Commuters exit a subway station on Wall Street near the New York Stock Exchange.
Michael Nagel | Bloomberg | Getty Images
Futures contracts, which are pegged to major U.S. stock indices, were unchanged on Thursday as investors watched a major upcoming inflation report.
Dow futures rose about 48 points while those pegged to the S&P 500 were just below the flat line. Nasdaq 100 contracts lost 0.3%.
UPS stock rose roughly 1% in pre-trading hours after upgrading JPMorgan. The shares of Boeing and Delta Air Lines also gained in the pre-market trading.
Tesla and Apple stocks declined slightly in early trading.
Monthly consumer price index data will be released Thursday at 8:30 a.m. ET. Economists polled by Dow Jones expect the CPI report from May to show a price increase of 4.7% year-over-year after a rise of 4.2% in April. Core inflation excluding food and energy is expected to increase by 3.5% on an annual basis, the largest increase in 28 years.
Fears of a surge in inflation weighed on the stock market for the last month, with investors worried that the rise in prices will add costs to businesses, spark interest rates, and cause the Federal Reserve to abandon its easy money policy.
US markets continued to trade within a tight range on Wednesday, with all three major indices ending the day within 0.5% of Tuesday’s closing prices. The Dow, S&P 500 and Nasdaq Composite all fell during regular trading, ending the session further away from their respective all-time highs.
The S&P 500 remains closest to its benchmark and is only 0.44% away from a new all-time high. The Dow and Nasdaq are about 2% off the records.
Video game retailer and meme stock GameStop fell 7% in pre-trading hours, even after the company named former Amazon executive Matt Furlong as its next CEO and said sales rose 25% in the most recent quarter. The company also said it can sell up to 5 million additional shares.
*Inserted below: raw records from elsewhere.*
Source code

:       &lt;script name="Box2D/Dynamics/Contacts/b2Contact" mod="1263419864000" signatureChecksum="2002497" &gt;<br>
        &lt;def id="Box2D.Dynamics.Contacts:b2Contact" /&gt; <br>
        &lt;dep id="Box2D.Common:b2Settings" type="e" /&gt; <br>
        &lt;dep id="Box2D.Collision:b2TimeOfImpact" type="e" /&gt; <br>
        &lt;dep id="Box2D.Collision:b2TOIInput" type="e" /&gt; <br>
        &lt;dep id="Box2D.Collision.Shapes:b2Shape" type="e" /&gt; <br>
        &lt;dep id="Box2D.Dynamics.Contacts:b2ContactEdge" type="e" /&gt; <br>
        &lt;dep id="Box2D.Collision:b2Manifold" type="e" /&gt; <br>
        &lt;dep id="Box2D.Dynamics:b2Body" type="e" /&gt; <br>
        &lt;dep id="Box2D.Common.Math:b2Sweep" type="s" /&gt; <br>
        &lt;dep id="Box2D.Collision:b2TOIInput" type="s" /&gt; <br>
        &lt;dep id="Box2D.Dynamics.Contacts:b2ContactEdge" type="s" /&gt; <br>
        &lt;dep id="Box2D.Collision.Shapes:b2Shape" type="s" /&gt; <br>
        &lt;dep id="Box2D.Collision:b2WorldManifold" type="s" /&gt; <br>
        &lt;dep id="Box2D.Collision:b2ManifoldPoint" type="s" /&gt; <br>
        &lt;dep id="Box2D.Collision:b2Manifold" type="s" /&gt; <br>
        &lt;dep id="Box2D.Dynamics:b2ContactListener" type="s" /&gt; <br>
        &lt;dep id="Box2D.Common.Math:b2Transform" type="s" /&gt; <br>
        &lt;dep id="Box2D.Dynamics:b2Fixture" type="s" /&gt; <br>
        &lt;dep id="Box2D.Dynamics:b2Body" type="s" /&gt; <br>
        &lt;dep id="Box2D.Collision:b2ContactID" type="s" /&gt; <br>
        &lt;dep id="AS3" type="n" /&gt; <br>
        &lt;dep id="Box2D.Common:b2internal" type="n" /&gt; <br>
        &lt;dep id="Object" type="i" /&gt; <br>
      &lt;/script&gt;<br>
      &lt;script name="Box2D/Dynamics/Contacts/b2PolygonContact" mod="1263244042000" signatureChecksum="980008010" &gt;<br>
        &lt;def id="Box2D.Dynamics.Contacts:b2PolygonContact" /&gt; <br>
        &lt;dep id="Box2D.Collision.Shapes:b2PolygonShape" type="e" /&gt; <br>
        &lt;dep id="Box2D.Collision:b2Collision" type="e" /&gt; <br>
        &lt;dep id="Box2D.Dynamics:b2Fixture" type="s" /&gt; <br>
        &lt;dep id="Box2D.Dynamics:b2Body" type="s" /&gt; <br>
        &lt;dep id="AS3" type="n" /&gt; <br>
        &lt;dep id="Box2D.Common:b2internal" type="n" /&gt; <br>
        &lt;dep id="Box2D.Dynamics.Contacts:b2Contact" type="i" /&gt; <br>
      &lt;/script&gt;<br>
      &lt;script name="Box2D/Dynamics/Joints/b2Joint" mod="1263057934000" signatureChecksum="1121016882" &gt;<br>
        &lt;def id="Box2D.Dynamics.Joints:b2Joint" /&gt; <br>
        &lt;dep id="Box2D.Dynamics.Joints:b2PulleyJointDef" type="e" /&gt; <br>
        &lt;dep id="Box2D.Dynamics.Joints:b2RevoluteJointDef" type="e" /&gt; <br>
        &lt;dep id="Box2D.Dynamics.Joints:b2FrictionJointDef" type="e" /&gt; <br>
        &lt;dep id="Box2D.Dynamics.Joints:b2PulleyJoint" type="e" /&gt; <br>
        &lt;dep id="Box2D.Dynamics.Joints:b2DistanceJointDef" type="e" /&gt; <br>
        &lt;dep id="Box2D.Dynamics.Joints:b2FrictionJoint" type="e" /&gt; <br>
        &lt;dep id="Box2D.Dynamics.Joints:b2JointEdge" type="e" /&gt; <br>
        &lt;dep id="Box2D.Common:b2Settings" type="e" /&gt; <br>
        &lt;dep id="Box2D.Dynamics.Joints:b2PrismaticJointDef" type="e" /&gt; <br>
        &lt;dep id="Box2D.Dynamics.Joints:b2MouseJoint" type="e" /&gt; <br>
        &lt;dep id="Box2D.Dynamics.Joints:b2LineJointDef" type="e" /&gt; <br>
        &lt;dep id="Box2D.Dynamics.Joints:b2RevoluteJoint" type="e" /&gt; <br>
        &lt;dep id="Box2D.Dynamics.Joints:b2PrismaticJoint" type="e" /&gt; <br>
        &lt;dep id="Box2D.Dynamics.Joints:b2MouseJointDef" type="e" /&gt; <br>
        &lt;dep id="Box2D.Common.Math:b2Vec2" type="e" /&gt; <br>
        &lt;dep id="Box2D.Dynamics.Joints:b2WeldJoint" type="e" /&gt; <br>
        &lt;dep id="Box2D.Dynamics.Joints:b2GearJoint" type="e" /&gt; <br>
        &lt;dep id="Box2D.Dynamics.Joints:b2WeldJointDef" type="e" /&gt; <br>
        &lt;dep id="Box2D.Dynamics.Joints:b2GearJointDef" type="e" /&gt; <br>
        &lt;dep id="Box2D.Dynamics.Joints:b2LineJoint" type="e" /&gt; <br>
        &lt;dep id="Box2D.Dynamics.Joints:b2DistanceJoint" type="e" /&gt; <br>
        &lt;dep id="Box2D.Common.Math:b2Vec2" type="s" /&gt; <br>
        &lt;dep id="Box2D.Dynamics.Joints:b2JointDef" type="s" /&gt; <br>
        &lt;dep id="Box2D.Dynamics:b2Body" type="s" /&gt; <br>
Investors are trying to gauge whether the increased price pressures will be temporary as the economy continues to recover from the pandemic-induced recession.
For weeks, investors have been concerned whether a spike in inflation could cause the Federal Reserve to slow the pace of its asset purchases. However, some say these fears are premature and that the central bank will give the markets plenty of time before taking action.
“We believe the Fed’s monetary policy will continue for some time,” wrote Scott Wren, senior global markets strategist at the Wells Fargo Investment Institute.
“We don’t expect the Fed to hike rates this year or next, but we think it is likely that our central bankers will begin to hint that they are considering slowing their bond purchases, possibly later this fall,” he added. “That means we will continue to focus on cyclical sectors that are sensitive to the ups and downs of the economy.”